> _Task details_:
The exercise asks you to copy every line below in which "index" appears.

> _Records shown_:

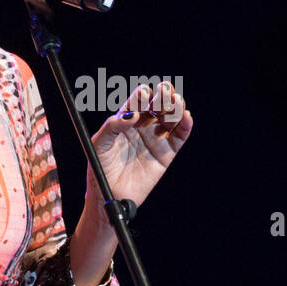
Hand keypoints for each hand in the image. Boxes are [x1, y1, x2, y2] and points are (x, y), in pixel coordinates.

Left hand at [85, 82, 192, 210]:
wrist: (109, 195)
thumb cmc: (100, 167)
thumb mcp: (99, 143)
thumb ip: (112, 126)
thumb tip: (134, 115)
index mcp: (126, 120)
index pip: (138, 102)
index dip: (142, 95)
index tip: (144, 92)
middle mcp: (143, 127)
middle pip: (157, 106)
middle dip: (163, 96)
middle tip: (165, 90)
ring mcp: (156, 139)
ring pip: (170, 118)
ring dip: (176, 107)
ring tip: (177, 101)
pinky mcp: (167, 154)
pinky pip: (179, 137)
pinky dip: (185, 125)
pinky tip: (186, 116)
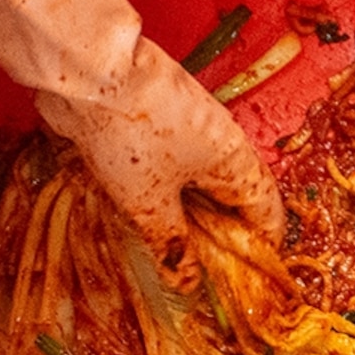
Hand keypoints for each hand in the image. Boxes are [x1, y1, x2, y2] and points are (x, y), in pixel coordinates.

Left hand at [0, 0, 280, 263]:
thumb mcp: (149, 203)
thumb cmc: (130, 134)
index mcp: (235, 161)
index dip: (261, 250)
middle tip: (198, 278)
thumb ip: (173, 245)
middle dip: (217, 241)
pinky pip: (167, 170)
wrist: (87, 71)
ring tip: (165, 256)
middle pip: (232, 201)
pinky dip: (158, 197)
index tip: (244, 283)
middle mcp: (219, 143)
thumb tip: (190, 283)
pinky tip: (139, 219)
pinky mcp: (154, 124)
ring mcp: (187, 131)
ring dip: (183, 220)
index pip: (267, 212)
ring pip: (196, 186)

> _Answer space_:
index mcp: (126, 120)
index pip: (138, 102)
index dip: (142, 95)
index tip: (144, 92)
index mcp: (235, 161)
index dip: (261, 250)
index tip: (244, 283)
index pip: (267, 212)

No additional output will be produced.